Z : Je regarde des vieilles photos. Regarde ! Tu trouves pas que j’étais à croquer ?
S(jette un coup d’œil) : Mmh… mouais, si tu le dis.
Z : Atta, jette un œil sur celle ci. Aaah la belle époque… j’avais déjà beaucoup de classe et toutes les filles étaient folles de moi.
S : Ca c’est bien un truc que je ne comprendrais jamais.
Z : Tu es jalouse Shee ?
S : Hein ???!! Quoi ???!! Mais pas du tout mon cher !
Z (chantonnant): Sheena est JA-LOUSE.
Génis : Salut vous deux ! Vous faites quoi ?
Z(mets la main devant la bouche de S) : Je montrais à Sheena des preuves de mon maintien naturel de roi^^
G(feuillette l’album pendant que S essaye de frapper Z) : mouais…mouais…Ah ! Mais c’est que c’est très intéressant ça ! Arrêtes toi deux secondes Sheena et viens voir ça ! Ca vaut le détour !

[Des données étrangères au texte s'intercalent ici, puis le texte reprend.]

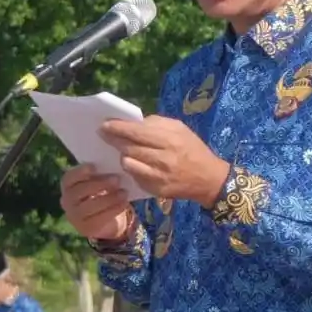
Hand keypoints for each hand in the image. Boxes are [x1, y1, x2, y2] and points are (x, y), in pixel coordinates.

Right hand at [60, 164, 133, 240]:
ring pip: (90, 206)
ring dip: (109, 198)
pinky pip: (99, 219)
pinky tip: (124, 203)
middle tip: (117, 179)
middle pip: (80, 191)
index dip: (80, 172)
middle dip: (99, 184)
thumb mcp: (98, 180)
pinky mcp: (85, 228)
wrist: (105, 217)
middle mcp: (66, 201)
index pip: (69, 178)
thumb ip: (100, 173)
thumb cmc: (101, 191)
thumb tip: (112, 164)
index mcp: (67, 185)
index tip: (94, 167)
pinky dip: (113, 210)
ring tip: (124, 192)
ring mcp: (74, 216)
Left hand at [99, 115, 229, 205]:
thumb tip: (134, 122)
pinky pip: (135, 177)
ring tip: (121, 150)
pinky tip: (133, 164)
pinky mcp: (156, 190)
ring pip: (128, 163)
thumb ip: (157, 123)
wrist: (209, 179)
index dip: (119, 128)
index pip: (137, 132)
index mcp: (170, 139)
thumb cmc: (192, 149)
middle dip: (113, 139)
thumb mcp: (180, 129)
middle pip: (129, 147)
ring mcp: (159, 176)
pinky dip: (132, 169)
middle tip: (102, 134)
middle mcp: (163, 158)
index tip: (105, 124)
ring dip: (122, 155)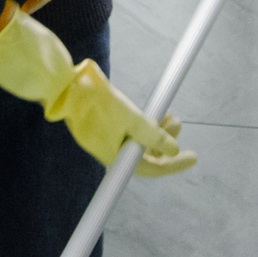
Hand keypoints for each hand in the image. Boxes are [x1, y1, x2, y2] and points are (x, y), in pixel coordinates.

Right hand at [0, 7, 193, 175]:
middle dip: (167, 143)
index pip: (151, 169)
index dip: (174, 165)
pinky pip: (129, 132)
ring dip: (157, 131)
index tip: (193, 157)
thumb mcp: (132, 118)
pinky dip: (144, 125)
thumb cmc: (96, 102)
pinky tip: (151, 113)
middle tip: (180, 123)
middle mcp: (111, 152)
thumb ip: (153, 134)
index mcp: (116, 158)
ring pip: (138, 143)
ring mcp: (106, 140)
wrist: (64, 87)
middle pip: (145, 156)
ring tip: (171, 115)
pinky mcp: (102, 127)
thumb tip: (173, 148)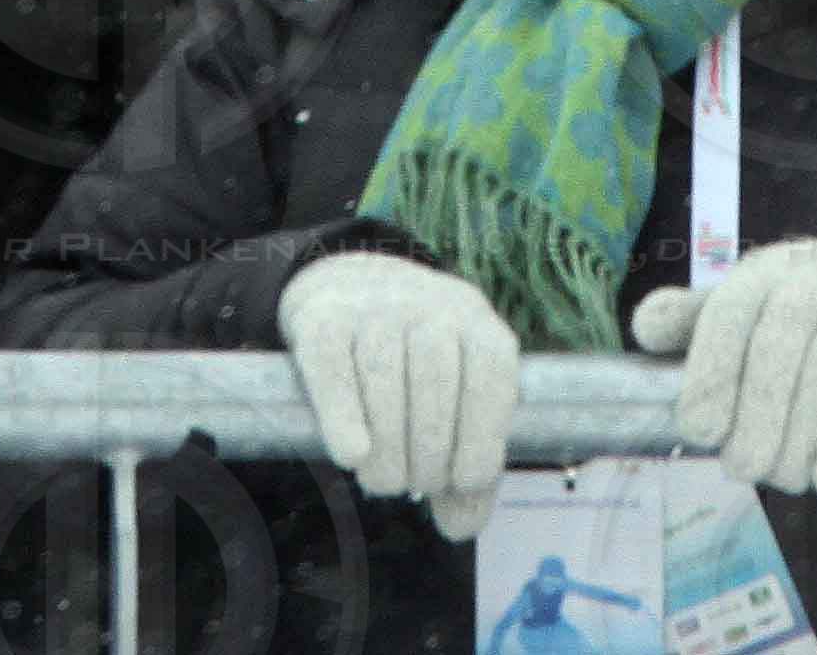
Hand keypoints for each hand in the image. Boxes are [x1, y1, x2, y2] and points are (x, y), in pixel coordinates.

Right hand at [277, 249, 518, 539]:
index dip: (480, 443)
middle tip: (414, 485)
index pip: (492, 380)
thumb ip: (467, 470)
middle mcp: (432, 305)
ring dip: (386, 451)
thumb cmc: (415, 370)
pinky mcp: (324, 319)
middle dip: (428, 457)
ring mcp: (376, 306)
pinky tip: (352, 455)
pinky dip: (343, 418)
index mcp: (477, 323)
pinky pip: (334, 371)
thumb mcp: (456, 404)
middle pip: (435, 388)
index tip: (462, 483)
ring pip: (384, 381)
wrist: (351, 290)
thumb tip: (459, 526)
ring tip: (384, 479)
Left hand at [627, 238, 816, 498]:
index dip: (708, 383)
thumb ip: (695, 316)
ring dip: (796, 453)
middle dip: (752, 433)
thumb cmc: (811, 307)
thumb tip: (643, 328)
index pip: (722, 325)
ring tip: (787, 477)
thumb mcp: (753, 299)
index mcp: (760, 276)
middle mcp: (806, 285)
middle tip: (745, 470)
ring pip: (815, 396)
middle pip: (769, 369)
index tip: (702, 433)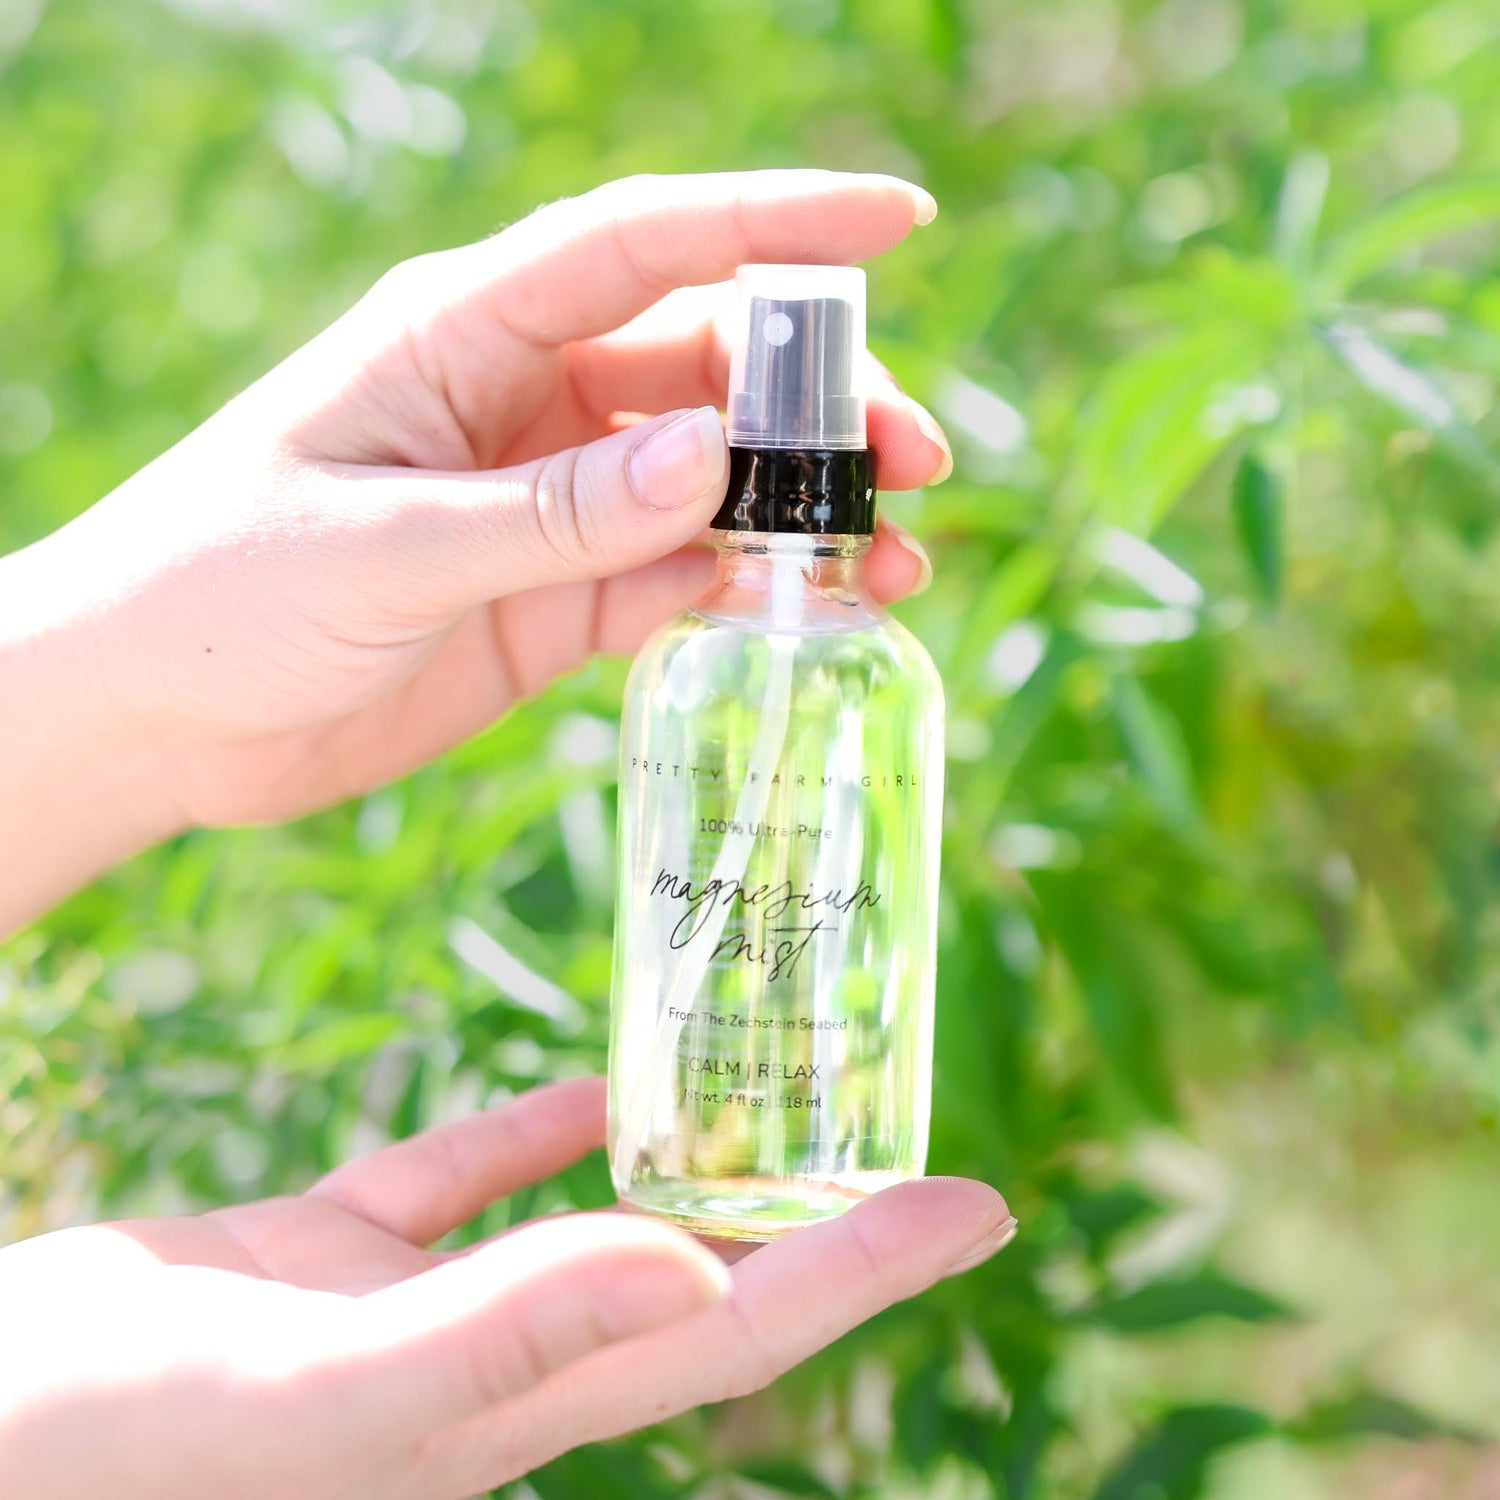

S arrête de poursuivre l’Elu et va voir G.
G (brandit triomphalement une photo) : La première cuite de ce cher Z !!! Dis moi, Z, tu nous avais caché que tu avais des sous-vêtements si mignons !!! Niark Niark Niark ! Avec des petits nounours en plus^^
Z (gêné) : C’était même pas les miens… et d’abord rendez moi ça vous deux !!!
Et Z partit à la poursuite de S et G mort de rire, tenant toujours la photo compromettante, à travers toute la maison.